# PASSAGE TO READ
To a degree, these duties are independent from the social form of production, and from the continuation of the process of production. Therefore from this view, the commercial wage-labourer is also directly productive; it means that he directly produces surplus-value. It follows that the remaining part of commercial wage-labourer belongs to the sphere of service. In fact this sphere consists mostly of these labourers.

Marx, in the third volume of “Capital”, considered the situation of this section of workers. He answers the important question – why despite this fact that, the commercial wage-labourer belong to the sphere of service and is therefore not directly productive, in fact the labourer can be exploited and the commercial capitalist can expand his Capital using this exploitation?

In his analysis, he shows first that all of the costs of circulation are only the expenses for realizing the value, or changing it from one form to another, and that they add no real value to commodities. These expenses should be covered by Surplus-production and deducted from Surplus-value or Surplus-production. Therefore, he concludes that:

“Commercial capital, therefore – stripped of all heterogeneous functions, such as storing, expressing, transporting, distributing, retailing, which may be connected with it, and confined to its true function of buying in order to sell – creates neither value nor surplus-value, but acts as middleman in their realization and thereby simultaneously in the actual exchange of commodities, i.e., in their transfer from hand to hand, in the social metabolism“.(12)

So, the mere commercial costs (either the costs which are used as variable capital or constant capital) add no value to commodity and the commercial capital creates neither value nor surplus-value. So where does the profit of the commercial capital come from ? It comes from transferring some of the surplus-value, which is produced by the productive capital.

Nevertheless, this transformation can only occur if the commercial capitalist employs wage-labourers who, while carrying out their duties in the sphere of circulation and doing the unpaid work, reduce the costs of realizing the surplus-value.

“The commercial worker creates profit for capitalists not because he directly produces value, but because he helps to reduce the costs of realizing the surplus-value to the extent, that he is directly doing the unpaid work“.(13)

[Dataset records]
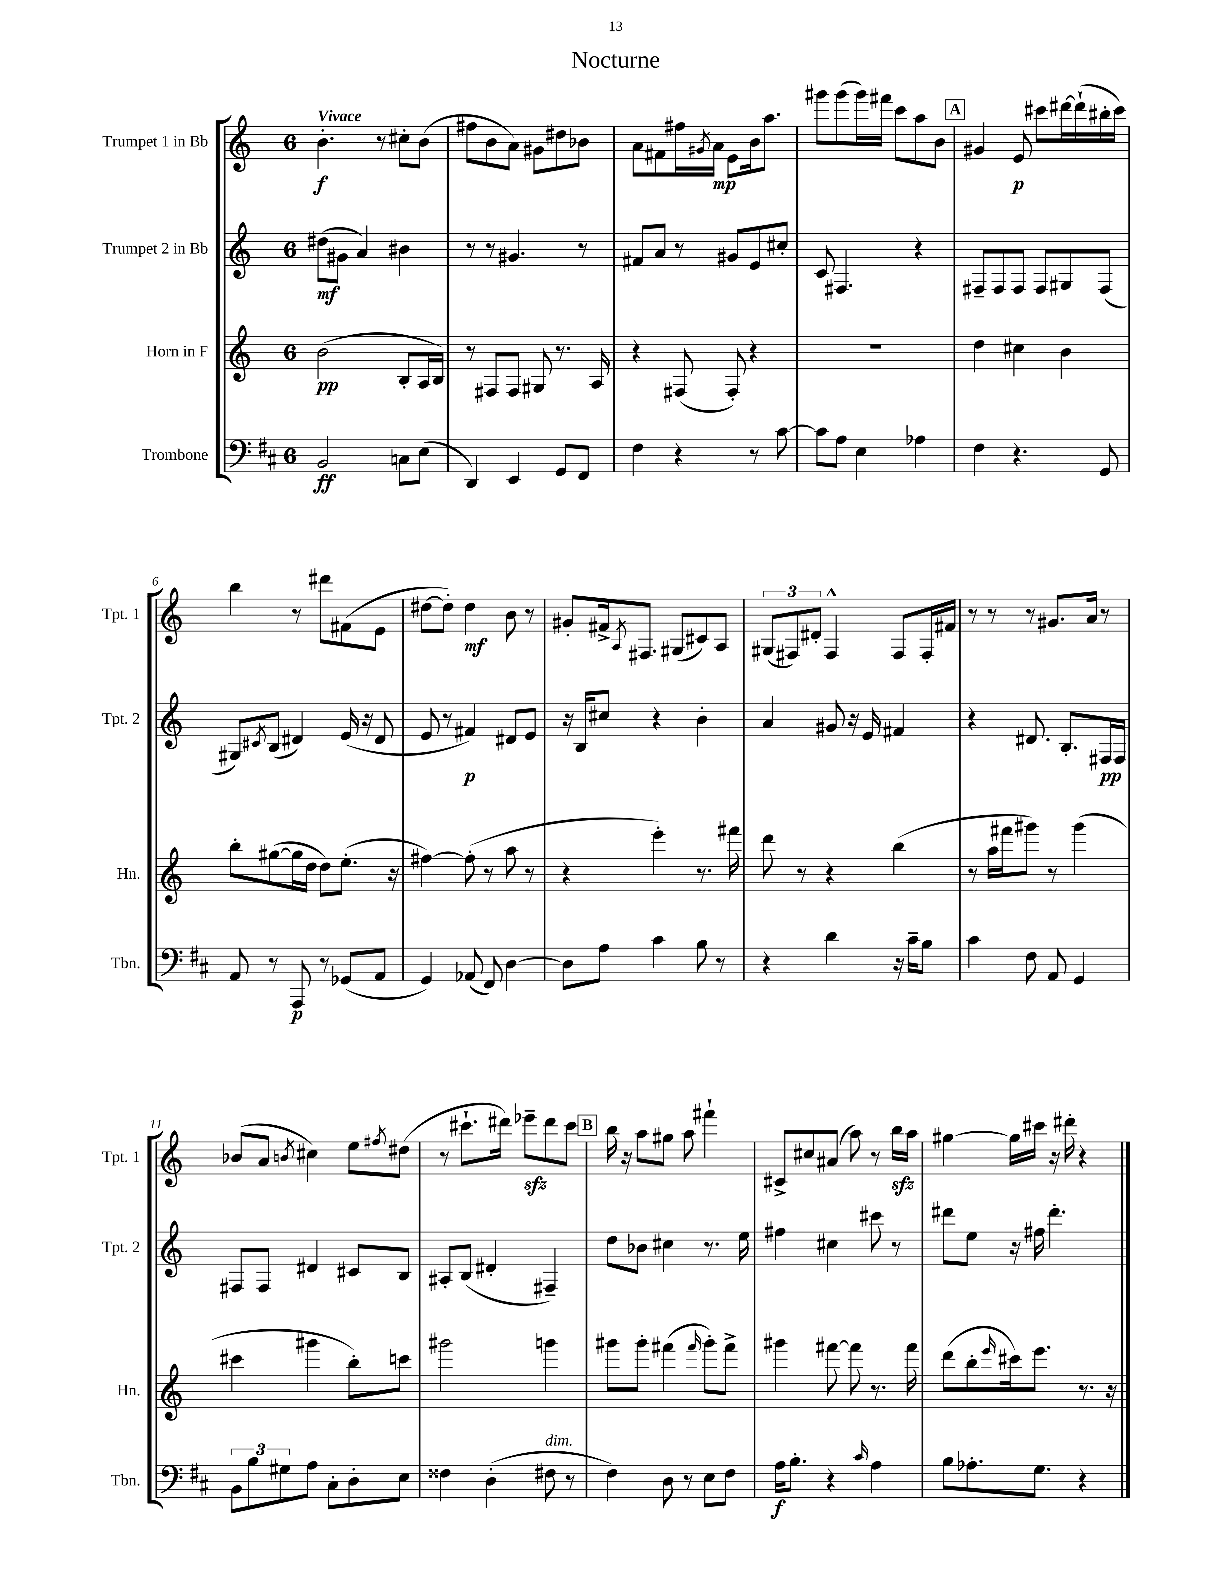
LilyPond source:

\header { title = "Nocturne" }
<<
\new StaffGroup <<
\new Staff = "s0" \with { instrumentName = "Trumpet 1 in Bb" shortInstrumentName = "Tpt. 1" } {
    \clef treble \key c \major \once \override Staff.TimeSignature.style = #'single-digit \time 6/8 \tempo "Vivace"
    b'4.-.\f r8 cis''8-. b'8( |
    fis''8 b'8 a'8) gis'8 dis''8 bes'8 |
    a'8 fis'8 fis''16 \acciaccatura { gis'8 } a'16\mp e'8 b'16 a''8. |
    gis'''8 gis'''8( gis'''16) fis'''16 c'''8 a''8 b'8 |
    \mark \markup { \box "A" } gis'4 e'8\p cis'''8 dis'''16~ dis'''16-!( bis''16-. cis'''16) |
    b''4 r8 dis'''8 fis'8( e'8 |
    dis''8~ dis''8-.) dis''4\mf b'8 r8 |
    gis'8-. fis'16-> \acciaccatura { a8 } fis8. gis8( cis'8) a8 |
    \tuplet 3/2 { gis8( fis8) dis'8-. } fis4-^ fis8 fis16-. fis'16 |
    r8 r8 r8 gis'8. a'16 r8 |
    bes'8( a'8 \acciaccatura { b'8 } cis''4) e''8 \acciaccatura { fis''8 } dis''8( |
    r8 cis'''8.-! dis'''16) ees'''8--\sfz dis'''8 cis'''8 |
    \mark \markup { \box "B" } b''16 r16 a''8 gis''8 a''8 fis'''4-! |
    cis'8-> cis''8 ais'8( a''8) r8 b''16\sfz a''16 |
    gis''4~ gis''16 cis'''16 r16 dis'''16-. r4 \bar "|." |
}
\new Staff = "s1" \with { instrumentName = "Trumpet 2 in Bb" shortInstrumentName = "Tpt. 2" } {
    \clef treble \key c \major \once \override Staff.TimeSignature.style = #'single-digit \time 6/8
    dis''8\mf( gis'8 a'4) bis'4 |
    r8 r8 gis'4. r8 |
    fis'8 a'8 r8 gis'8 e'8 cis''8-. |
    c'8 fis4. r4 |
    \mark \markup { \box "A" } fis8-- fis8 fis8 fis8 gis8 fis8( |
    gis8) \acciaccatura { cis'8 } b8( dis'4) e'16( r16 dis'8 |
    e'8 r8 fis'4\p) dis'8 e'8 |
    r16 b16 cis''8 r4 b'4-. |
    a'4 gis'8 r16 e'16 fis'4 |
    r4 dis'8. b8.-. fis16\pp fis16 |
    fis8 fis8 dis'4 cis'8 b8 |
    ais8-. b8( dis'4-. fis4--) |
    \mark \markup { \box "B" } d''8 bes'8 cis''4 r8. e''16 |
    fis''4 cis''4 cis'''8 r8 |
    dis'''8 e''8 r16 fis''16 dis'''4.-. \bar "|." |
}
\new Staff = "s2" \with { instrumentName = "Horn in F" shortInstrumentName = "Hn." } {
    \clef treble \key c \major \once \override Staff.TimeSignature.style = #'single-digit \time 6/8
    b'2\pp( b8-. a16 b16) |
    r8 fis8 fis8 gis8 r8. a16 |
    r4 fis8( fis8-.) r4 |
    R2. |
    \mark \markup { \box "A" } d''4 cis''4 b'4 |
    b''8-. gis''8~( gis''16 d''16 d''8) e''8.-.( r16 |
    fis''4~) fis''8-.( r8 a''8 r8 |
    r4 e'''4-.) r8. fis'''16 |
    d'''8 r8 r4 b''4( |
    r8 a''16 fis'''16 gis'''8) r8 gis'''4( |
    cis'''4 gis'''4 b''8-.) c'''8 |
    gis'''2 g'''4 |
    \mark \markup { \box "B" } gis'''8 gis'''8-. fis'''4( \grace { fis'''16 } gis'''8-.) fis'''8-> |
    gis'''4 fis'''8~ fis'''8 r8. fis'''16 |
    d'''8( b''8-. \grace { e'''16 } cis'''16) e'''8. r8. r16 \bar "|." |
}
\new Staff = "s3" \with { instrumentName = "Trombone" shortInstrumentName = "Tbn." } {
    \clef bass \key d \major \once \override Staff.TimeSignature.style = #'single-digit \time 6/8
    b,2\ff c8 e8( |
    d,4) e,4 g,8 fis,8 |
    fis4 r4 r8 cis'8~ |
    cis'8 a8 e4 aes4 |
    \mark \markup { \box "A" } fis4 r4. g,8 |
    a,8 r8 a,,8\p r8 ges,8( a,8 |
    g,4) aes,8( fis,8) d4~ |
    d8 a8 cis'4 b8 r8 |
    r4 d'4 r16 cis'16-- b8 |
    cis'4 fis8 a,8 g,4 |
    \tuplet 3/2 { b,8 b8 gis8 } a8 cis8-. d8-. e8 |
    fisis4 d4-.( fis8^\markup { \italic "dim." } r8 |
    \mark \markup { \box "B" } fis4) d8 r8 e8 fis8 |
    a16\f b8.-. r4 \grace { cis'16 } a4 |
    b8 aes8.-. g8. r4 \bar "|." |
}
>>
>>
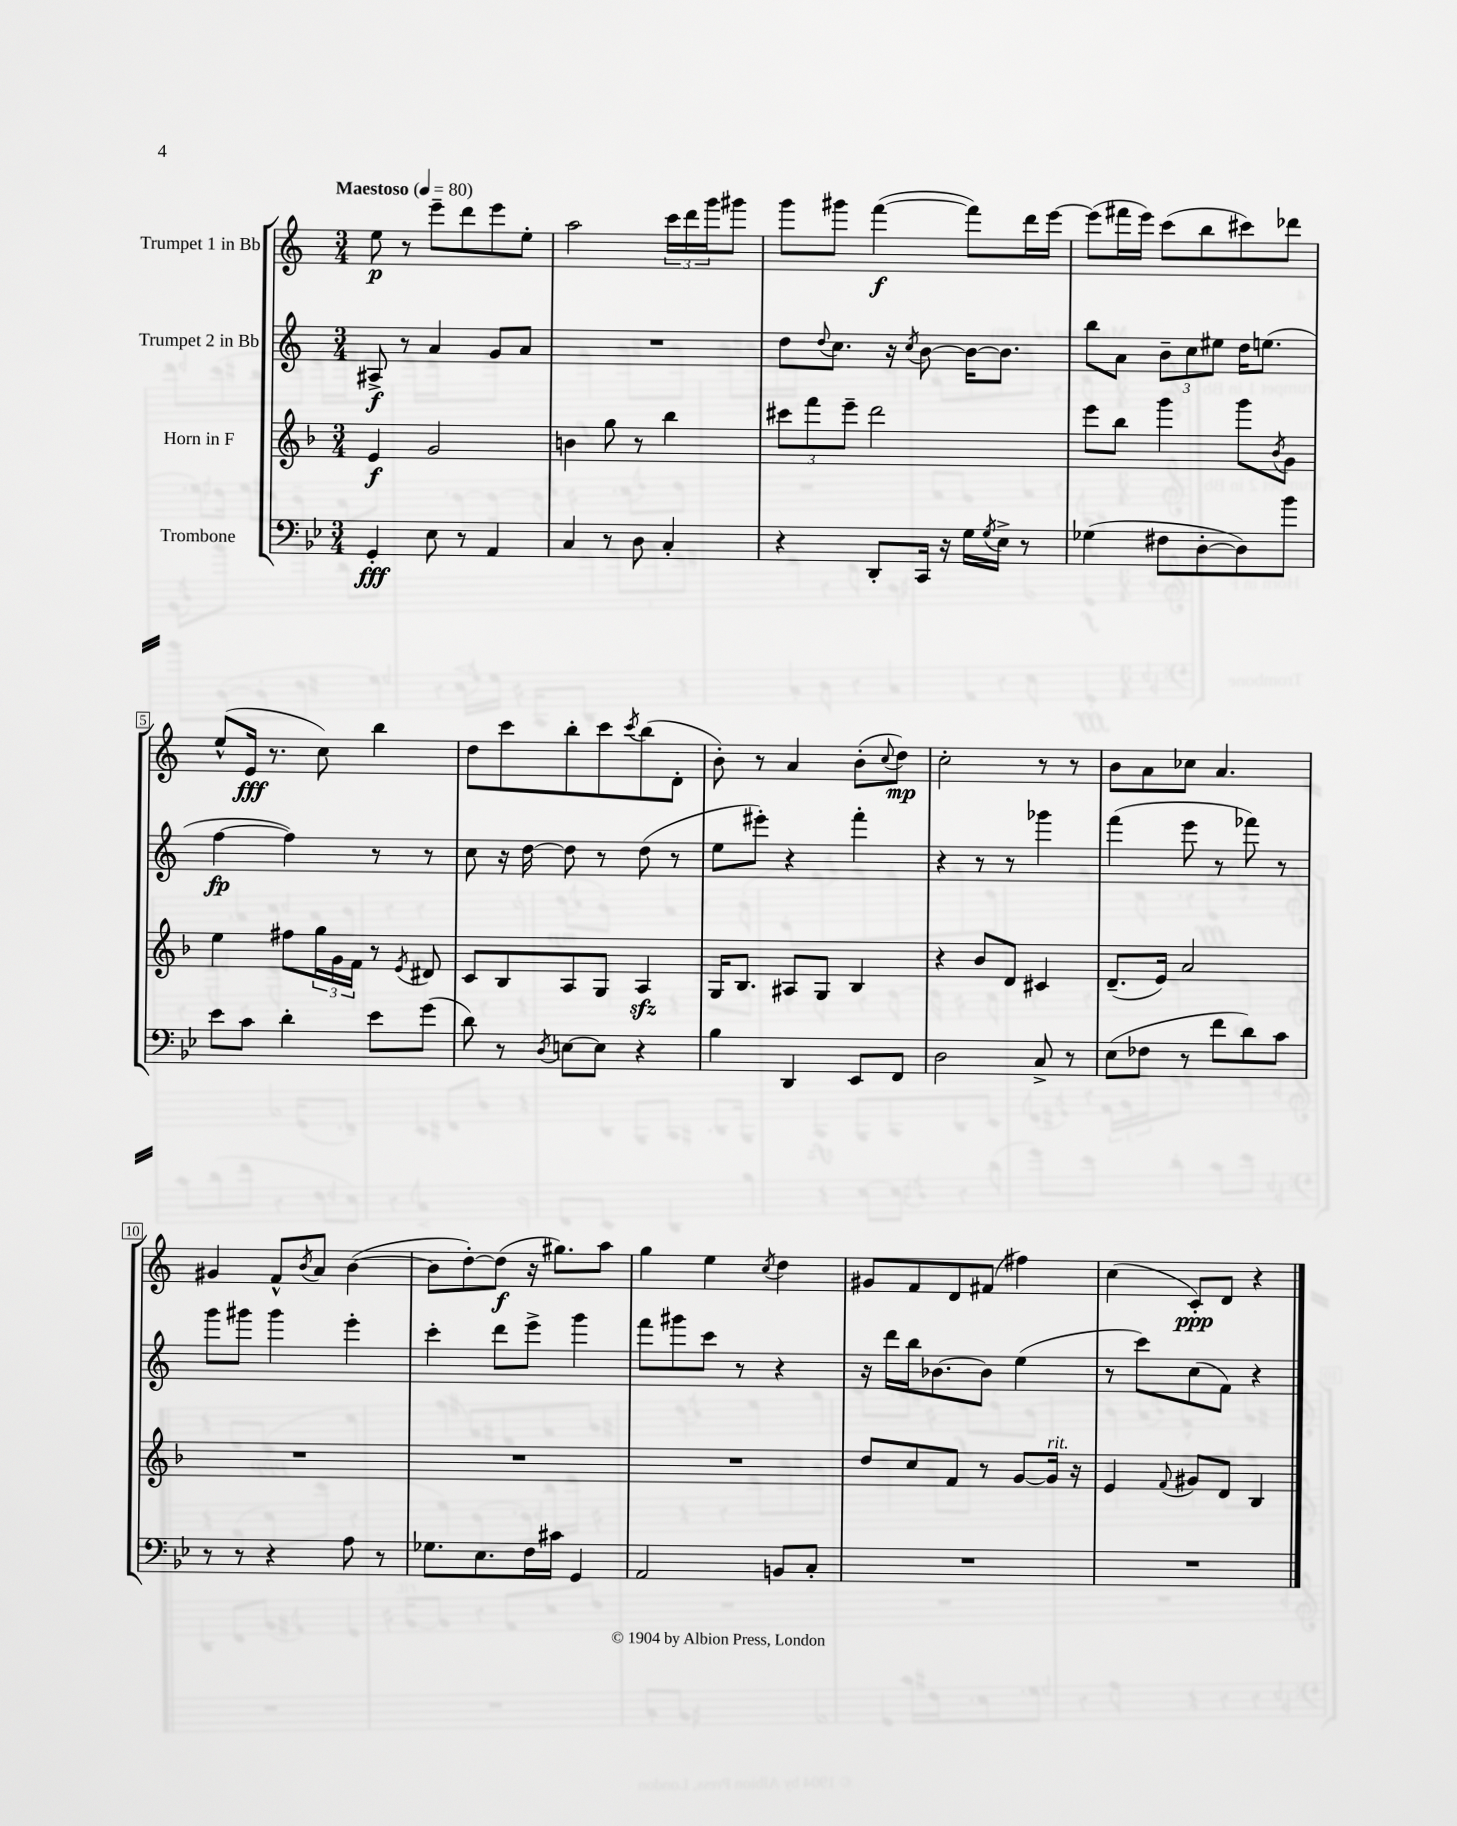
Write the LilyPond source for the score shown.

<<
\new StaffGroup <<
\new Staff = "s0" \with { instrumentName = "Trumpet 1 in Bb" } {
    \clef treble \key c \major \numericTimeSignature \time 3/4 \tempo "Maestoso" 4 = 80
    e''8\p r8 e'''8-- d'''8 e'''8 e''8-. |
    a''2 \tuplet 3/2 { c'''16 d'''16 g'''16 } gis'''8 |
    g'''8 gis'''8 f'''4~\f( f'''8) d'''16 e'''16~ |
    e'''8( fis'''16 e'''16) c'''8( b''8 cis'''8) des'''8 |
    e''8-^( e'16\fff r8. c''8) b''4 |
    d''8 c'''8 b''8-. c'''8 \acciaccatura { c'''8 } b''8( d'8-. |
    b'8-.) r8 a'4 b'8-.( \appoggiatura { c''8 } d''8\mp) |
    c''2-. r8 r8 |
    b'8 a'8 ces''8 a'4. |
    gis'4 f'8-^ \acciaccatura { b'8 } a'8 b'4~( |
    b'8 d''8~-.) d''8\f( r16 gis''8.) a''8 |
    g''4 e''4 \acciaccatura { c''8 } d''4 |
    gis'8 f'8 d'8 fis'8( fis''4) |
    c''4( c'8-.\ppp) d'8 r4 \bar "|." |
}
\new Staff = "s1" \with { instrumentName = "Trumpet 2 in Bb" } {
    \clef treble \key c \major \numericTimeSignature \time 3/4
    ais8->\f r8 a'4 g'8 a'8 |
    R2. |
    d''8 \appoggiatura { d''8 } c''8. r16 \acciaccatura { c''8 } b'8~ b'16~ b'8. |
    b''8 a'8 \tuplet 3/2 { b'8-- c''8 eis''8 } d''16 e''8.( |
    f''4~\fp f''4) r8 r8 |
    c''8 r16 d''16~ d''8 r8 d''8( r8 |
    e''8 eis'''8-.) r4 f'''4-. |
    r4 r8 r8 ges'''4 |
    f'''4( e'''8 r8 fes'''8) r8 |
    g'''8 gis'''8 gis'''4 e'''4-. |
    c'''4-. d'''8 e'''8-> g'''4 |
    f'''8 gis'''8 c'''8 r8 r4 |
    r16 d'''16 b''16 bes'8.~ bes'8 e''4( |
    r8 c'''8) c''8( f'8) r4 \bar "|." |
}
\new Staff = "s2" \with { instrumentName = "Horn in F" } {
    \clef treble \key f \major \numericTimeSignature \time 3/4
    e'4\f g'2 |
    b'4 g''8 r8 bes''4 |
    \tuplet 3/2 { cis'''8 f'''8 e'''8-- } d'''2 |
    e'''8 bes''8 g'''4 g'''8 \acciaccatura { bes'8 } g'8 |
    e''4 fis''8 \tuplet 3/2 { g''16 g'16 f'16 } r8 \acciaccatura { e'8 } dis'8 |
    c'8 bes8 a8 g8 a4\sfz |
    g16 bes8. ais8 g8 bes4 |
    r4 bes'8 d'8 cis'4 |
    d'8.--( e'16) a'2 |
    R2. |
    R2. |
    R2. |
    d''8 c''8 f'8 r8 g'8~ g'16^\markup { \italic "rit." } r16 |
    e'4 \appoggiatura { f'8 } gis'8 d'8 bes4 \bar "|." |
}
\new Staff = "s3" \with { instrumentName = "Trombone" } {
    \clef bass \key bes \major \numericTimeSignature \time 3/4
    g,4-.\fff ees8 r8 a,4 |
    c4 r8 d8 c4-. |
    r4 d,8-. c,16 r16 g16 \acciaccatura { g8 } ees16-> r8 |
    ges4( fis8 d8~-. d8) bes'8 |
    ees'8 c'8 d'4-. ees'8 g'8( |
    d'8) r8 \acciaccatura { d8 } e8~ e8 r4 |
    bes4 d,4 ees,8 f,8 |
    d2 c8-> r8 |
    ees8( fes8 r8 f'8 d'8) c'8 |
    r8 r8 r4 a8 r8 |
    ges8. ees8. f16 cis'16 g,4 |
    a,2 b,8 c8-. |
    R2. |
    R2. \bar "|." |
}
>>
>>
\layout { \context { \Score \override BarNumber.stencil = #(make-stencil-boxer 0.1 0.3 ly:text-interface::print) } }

# EXERCISE
Answer these questions from the passage on commercial wage-labour above:
1. In which volume of "Capital" did Marx consider the situation of commercial wage-labourers?
2. According to the quotation, what is the true function of commercial capital?
3. Where does the profit of commercial capital come from?

# EXERCISE RESPONSE
1. The third volume.
2. Buying in order to sell.
3. It comes from transferring some of the surplus-value produced by the productive capital.